Quant aux aventures de la maréchale, je trouve deux indications rapides, il est vrai, mais qui sont de nature à éveiller l’attention, l’une dans Brantôme, l’autre dans Moréri. Brantôme, parlant des richesses du maréchal de Saint-André, de son magnifique château de Vallery, de ses « superbités et parures de beaux meubles très rares et très exquis, » ajoute ce renseignement : « La plupart desquels meubles Mme la maréchale de Saint-André, étant veuve, donna à M. le prince de Condé avec ladite maison de Vallery, tout en pur don, pensant l’épouser[1]. » Le renseignement donné par Moréri est plus grave encore et plus significatif ; Moréri nous apprend que Mlle de Saint-André, s’étant retirée à l’abbaye de Longchamps après la mort de François II, y mourut toute jeune encore « du poison que lui fit donner sa mère, dans l’espérance d’épouser le prince de Condé. » Voilà des drames secrets qui semblent se rapporter aux tragiques histoires racontées par Boursault. C’est bien en effet l’amour de la maréchale de Saint-André pour le prince de Condé, amour à la fois mystérieux et emporté, discret et violent, qui domine toute la fin du récit. Le rôle militaire et politique de Condé, le massacre de Vassy, la bataille de Dreux, la conclusion de la paix, bref les plus graves événemens de l’année 1562 laissent toujours apercevoir dans l’ombre l’ardente physionomie de la maréchale. Enfin, sept ans plus tard, le soir de la bataille de Jarnac, quand Montesquieu, sachant que Condé vient de se rendre, court à lui, le trouve blessé près d’un buisson, et froidement, lâchement, lui casse la tête d’un coup de pistolet, qu’est-ce donc qui pousse un gentilhomme à une telle infamie ? L’histoire n’en dit rien ; elle se borne à flétrir le meurtrier sans expliquer le crime. Boursault explique tout à sa manière. La maréchale, devenue veuve, espérait épouser le prince, qui lui-même venait de perdre sa femme, Elisabeth de Roye ; quand elle apprit que Condé venait de se remarier avec Mlle d’Orléans, sœur du duc de Longueville, elle jura de se venger.
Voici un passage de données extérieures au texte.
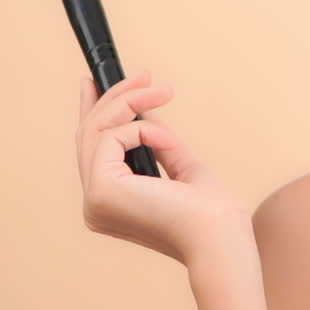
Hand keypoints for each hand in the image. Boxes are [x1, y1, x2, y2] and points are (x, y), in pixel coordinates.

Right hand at [74, 68, 251, 266]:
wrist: (220, 235)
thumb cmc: (210, 211)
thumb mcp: (182, 166)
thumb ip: (159, 143)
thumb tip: (146, 113)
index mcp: (110, 202)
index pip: (90, 149)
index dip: (89, 112)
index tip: (93, 81)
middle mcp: (94, 204)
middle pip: (89, 135)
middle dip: (114, 97)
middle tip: (144, 74)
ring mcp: (94, 200)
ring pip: (96, 130)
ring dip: (131, 102)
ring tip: (164, 90)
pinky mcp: (101, 191)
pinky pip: (112, 138)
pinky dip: (145, 130)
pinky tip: (169, 141)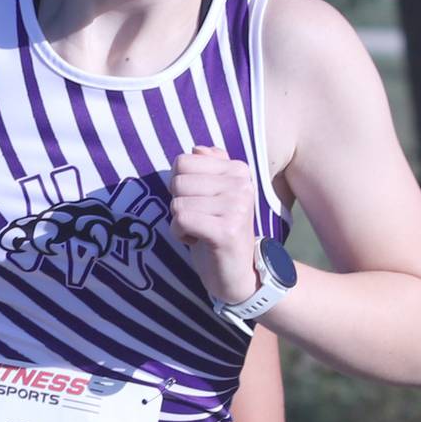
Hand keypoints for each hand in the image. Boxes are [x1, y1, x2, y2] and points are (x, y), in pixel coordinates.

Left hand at [169, 149, 258, 304]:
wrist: (239, 273)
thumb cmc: (219, 231)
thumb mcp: (214, 195)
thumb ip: (209, 167)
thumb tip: (196, 148)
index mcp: (238, 170)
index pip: (183, 161)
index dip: (180, 186)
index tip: (199, 203)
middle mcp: (242, 184)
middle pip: (178, 181)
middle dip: (179, 204)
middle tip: (200, 220)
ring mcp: (237, 206)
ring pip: (178, 203)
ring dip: (179, 222)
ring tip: (200, 231)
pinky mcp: (226, 230)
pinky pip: (181, 220)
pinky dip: (180, 234)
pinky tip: (196, 241)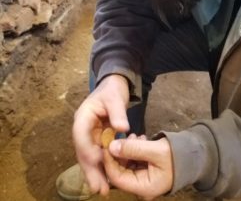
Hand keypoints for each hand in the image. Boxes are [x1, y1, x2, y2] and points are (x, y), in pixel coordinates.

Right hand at [72, 74, 129, 194]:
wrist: (113, 87)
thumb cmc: (113, 90)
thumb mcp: (116, 98)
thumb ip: (118, 112)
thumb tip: (122, 128)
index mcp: (83, 116)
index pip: (81, 135)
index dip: (87, 149)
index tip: (98, 162)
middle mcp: (83, 128)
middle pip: (83, 150)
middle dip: (90, 169)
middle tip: (98, 188)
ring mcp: (89, 134)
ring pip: (90, 156)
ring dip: (95, 172)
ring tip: (102, 189)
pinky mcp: (97, 138)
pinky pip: (99, 153)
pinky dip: (103, 165)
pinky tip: (109, 177)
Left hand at [103, 137, 173, 199]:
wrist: (194, 155)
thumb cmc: (176, 155)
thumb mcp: (155, 151)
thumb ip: (133, 149)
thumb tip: (111, 146)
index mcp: (142, 187)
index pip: (117, 177)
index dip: (109, 160)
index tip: (107, 143)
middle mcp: (140, 186)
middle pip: (119, 170)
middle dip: (119, 152)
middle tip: (123, 136)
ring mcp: (142, 178)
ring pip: (125, 163)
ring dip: (127, 149)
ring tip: (135, 136)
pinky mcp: (145, 169)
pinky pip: (133, 160)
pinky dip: (133, 149)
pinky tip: (140, 139)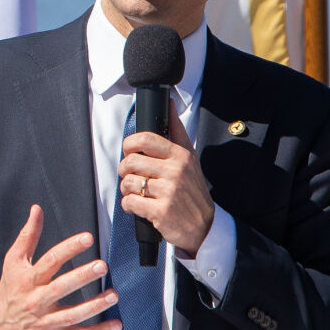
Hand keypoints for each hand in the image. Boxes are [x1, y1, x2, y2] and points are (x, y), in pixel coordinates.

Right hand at [0, 205, 119, 329]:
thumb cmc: (11, 289)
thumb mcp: (14, 261)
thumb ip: (28, 235)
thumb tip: (37, 210)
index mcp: (28, 278)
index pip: (50, 260)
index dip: (69, 248)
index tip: (87, 238)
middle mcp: (37, 299)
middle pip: (61, 287)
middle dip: (82, 276)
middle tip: (102, 266)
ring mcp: (46, 320)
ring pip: (72, 314)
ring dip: (94, 305)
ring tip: (113, 295)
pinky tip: (115, 325)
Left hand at [118, 106, 213, 253]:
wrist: (204, 226)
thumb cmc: (193, 190)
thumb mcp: (190, 158)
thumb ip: (177, 131)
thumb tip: (170, 103)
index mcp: (180, 156)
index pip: (144, 139)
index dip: (129, 144)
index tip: (129, 151)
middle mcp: (175, 171)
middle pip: (131, 161)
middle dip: (125, 169)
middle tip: (132, 175)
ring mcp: (168, 192)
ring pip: (127, 182)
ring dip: (126, 189)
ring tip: (137, 192)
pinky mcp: (160, 212)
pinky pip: (130, 202)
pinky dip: (129, 205)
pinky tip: (138, 206)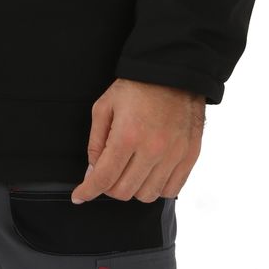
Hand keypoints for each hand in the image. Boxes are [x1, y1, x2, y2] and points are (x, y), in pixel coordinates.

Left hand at [70, 79, 205, 204]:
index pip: (104, 178)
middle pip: (124, 192)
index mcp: (127, 135)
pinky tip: (150, 172)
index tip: (79, 196)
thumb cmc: (136, 87)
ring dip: (133, 188)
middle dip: (109, 187)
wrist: (173, 72)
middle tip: (107, 174)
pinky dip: (156, 187)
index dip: (87, 191)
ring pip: (147, 195)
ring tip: (130, 170)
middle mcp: (152, 150)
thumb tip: (92, 172)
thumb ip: (95, 141)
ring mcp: (173, 155)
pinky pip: (170, 190)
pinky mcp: (189, 156)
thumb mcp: (105, 105)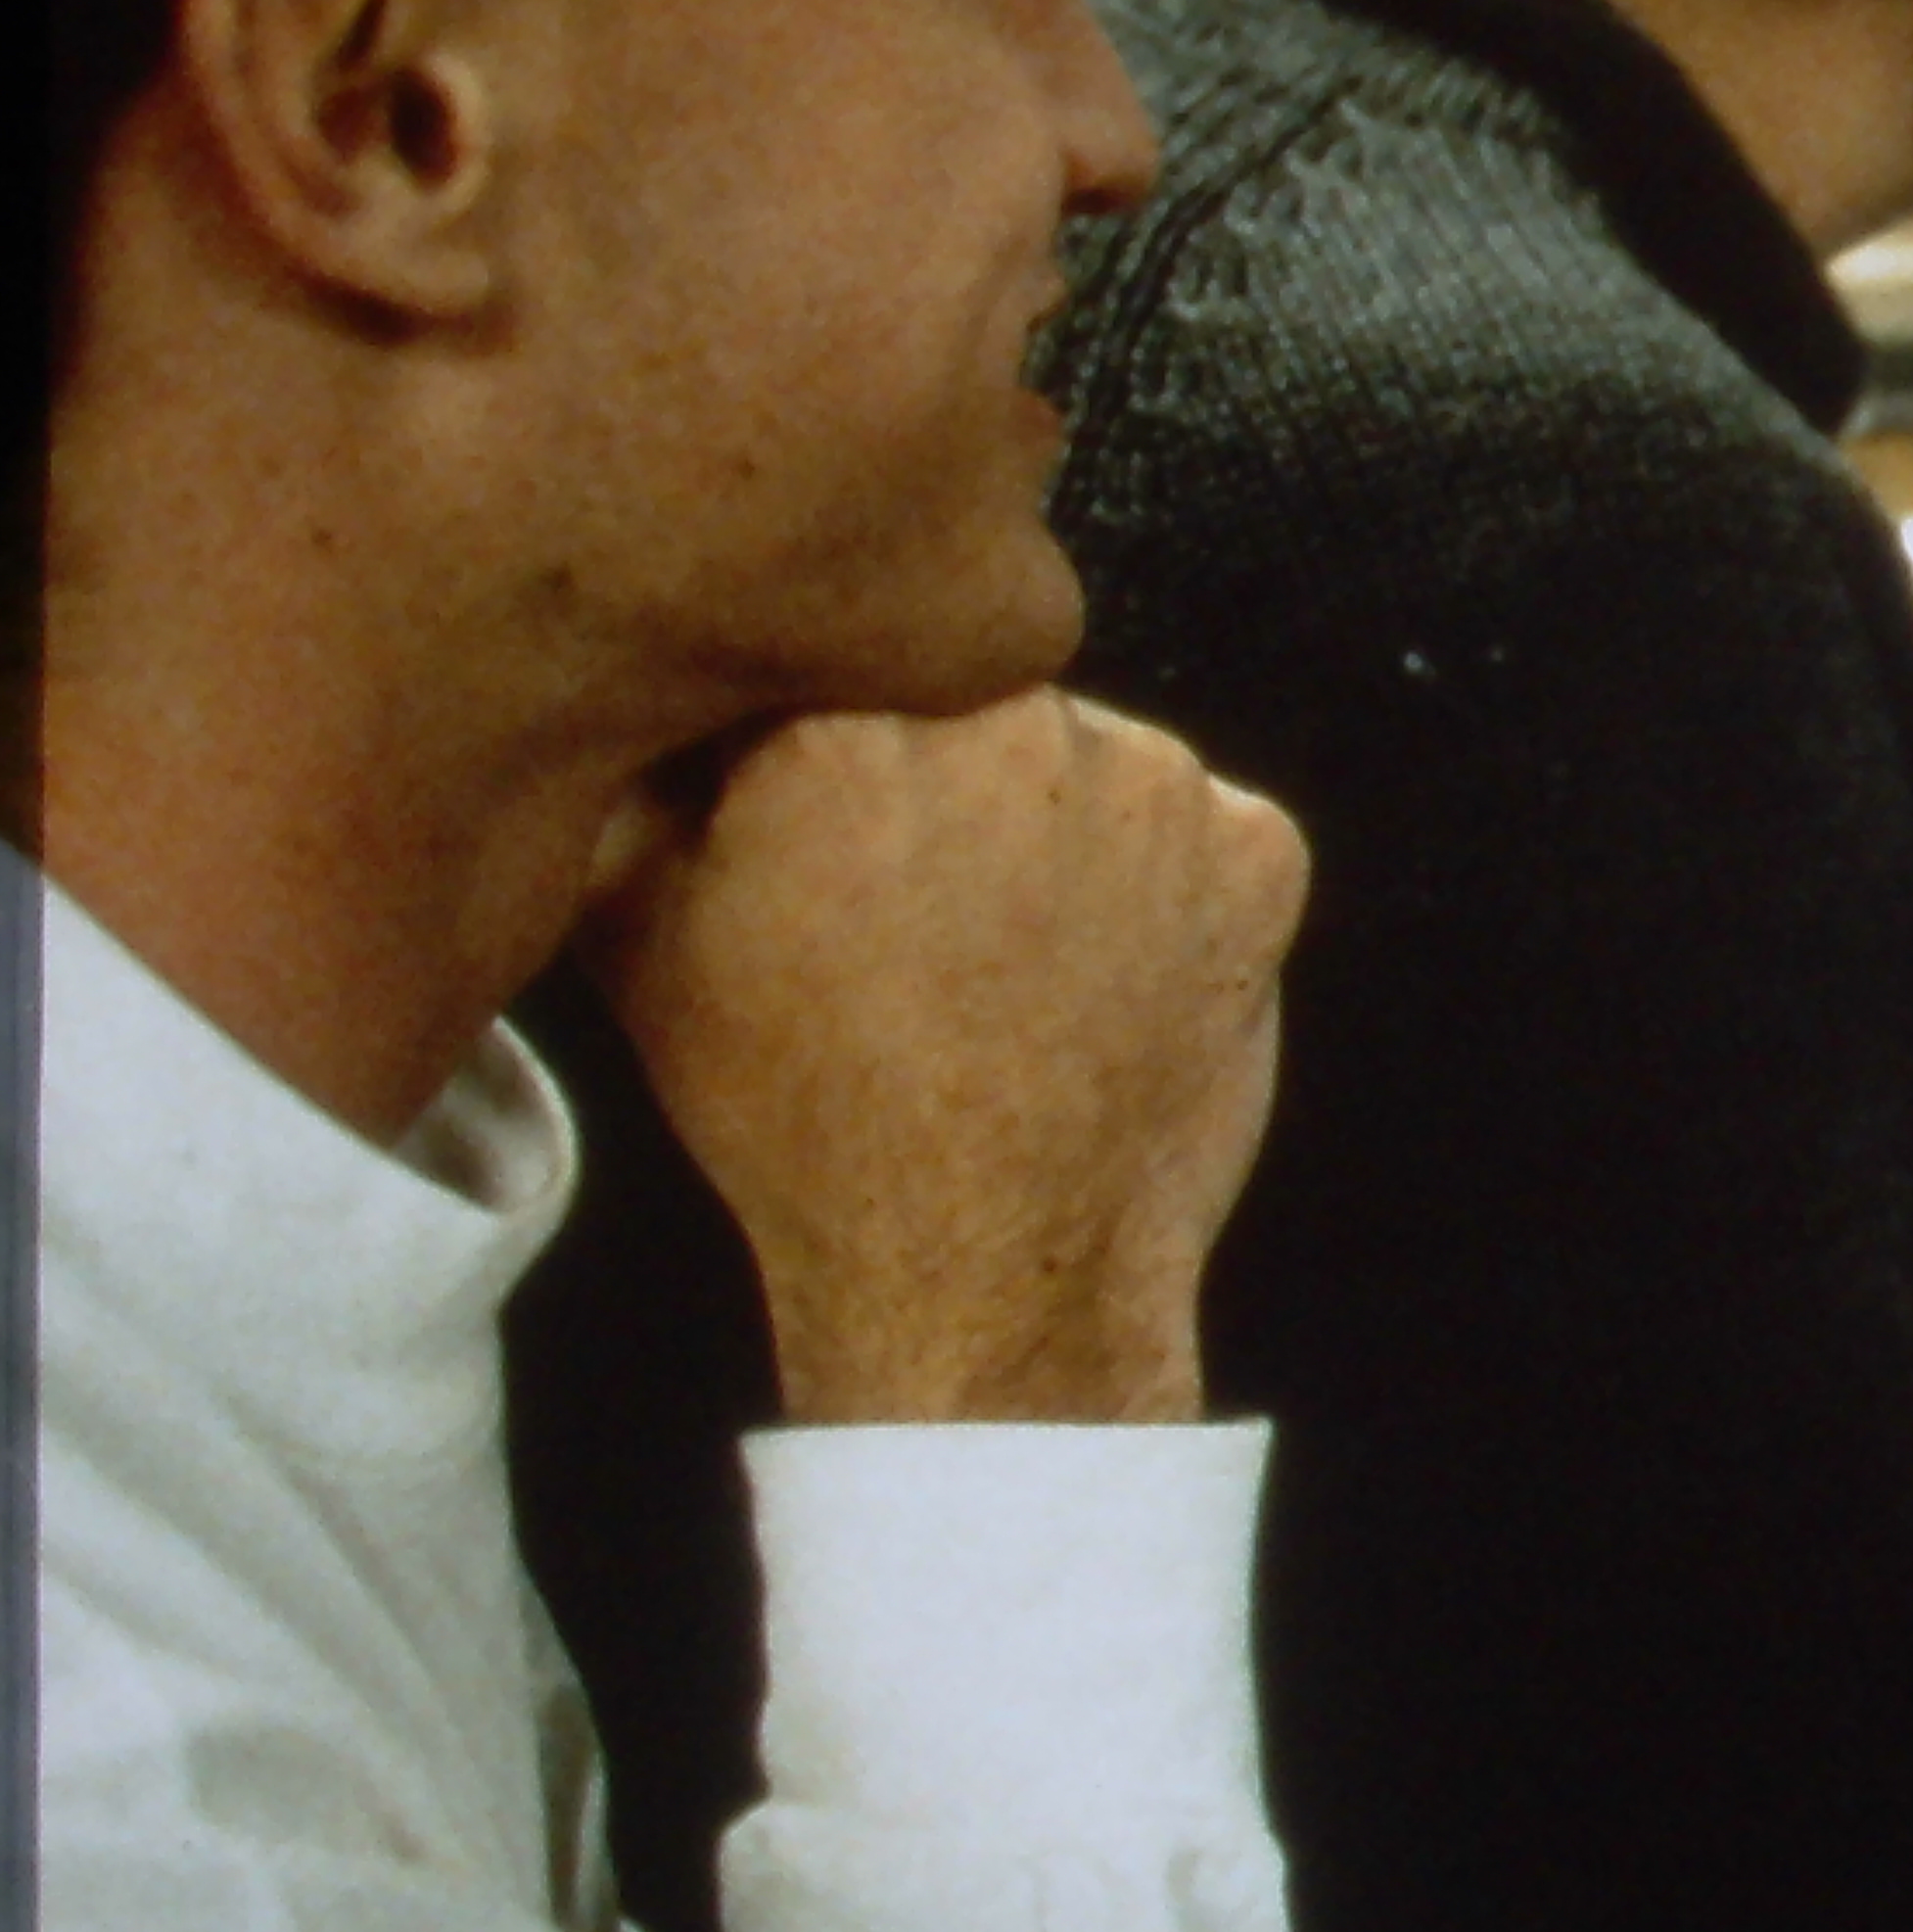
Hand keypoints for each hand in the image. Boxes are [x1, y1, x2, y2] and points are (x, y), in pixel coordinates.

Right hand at [580, 694, 1306, 1424]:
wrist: (978, 1267)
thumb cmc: (798, 1116)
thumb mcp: (636, 939)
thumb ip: (632, 781)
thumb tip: (644, 693)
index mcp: (844, 721)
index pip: (840, 664)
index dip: (830, 751)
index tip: (831, 834)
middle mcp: (1013, 721)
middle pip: (979, 702)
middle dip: (954, 779)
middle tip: (928, 909)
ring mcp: (1155, 783)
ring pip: (1098, 763)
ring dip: (1065, 829)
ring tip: (1016, 962)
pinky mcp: (1260, 850)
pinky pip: (1206, 834)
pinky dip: (1173, 891)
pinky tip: (1110, 982)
Montesquieu aimait l’amirale comme Oreste aimait Hermione ; l’amirale fit immoler Condé par Montesquieu, sauf à lui crier plus tard comme Hermione à Oreste :

Pourquoi l’assassiner ? qu’a-t-il fait ? à quel titre ?
Qui te l’a dit ?


Si aucun des mémoires jusqu’ici publiés ne parle de ces tragiques aventures, les deux passages cités par nous tout à l’heure indiquent

  1. Brantôme. Grands capitaines français. Voir œuvres complètes, édition Ludovic Lalanne, t. V, page 31.